16 Blocks is not the taut suspense film it so desperately wants to be because it’s a buddy film at heart. This doesn’t make it bad per se (latin for “of the se”) it just drops it off at the “good” station instead of staying on the yacht towards “greatville”. Too bad, so sad, you can’t win them all (or if you’re the Knicks put the word “at” in front of all).
Your boy Bruce Willis plays an aging beat detective with a fairly severe drinking problem. Willis stumbles along inept and uncaring until your other boy Mos Def makes an appearance. Speaking of Mos Def, he’s in Dave Chappelle’s Block Party this weekend too and I think it’s fair to call him an emerging star. Willis and Def have great chemistry and comedic timing throughout. This film has more laughs than you would think based on the serious looking posters.
The story commences with Jack Mosley (Willis) being asked to take Eddie Bunker (Def) over to the courthouse 16 blocks away for a wee bit of testifying in front of a grand jury set to hand down indictments. Of course if it were that simple this film would be a commercial and so of course all kinds of hell breaks loose. As it turns out Bunker is set to send a smorgasbord of cops up the proverbial river, which doesn’t sit well with New York’s “finest”. Mosley is forced to lay it all on the line for a stranger and the film throws a predictable amount of twists and turns to keep up interest.
If it weren’t for an end that really dwindles and a few logic issues this could have been something really special. I was interested as soon as Willis starting drinking straight liquor, let’s face it guys who drink their whiskey straight up are usually not the sort to trifle with. I think a different style of ending would have served 16 Blocks well, something not as easy perhaps. I also wish there would have been more genuine suspenseful moments as opposed to what we’re given which is essentially plot devices used to get us along to the next “harrowing” moment. It can’t be harrowing if you know they are getting out of it somehow right? Maybe that’s just curmudgeon talk for me not being surprised by much in this effort.
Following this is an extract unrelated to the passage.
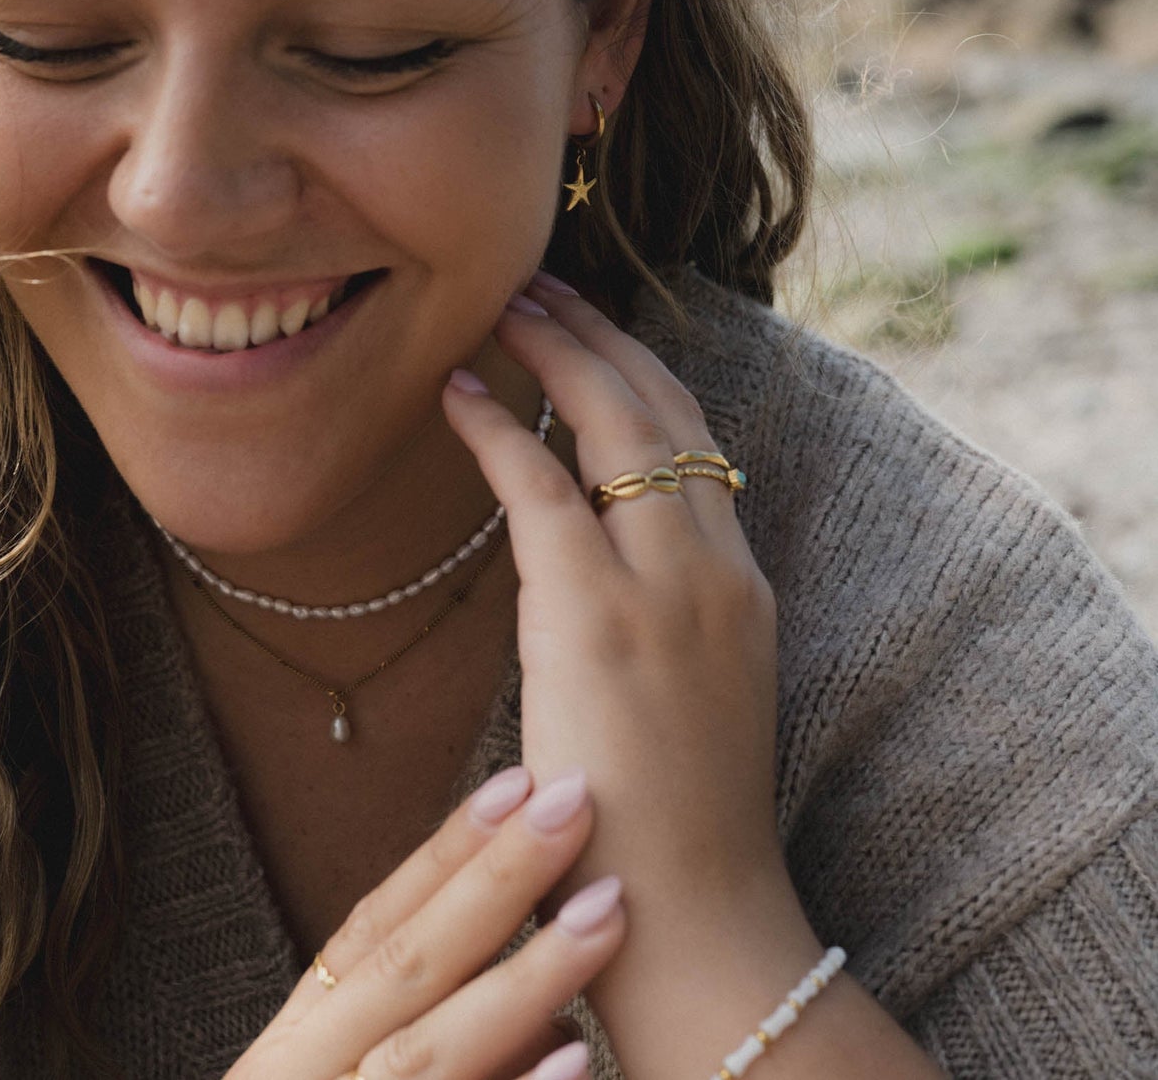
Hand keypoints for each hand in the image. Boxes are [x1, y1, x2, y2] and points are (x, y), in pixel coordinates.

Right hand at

I will say I don’t have a problem recommending this as a theater experience. You won’t be mad if you see it; you won’t curse it or ask for your money back or anything. It’s quite adequate in its own little way. On the other hand you won’t look forward to the DVD or rave to your friends. It’s a nice lay-up instead of a resounding dunk, but hey, couldn’t the team from NYC use a little bit of both these days?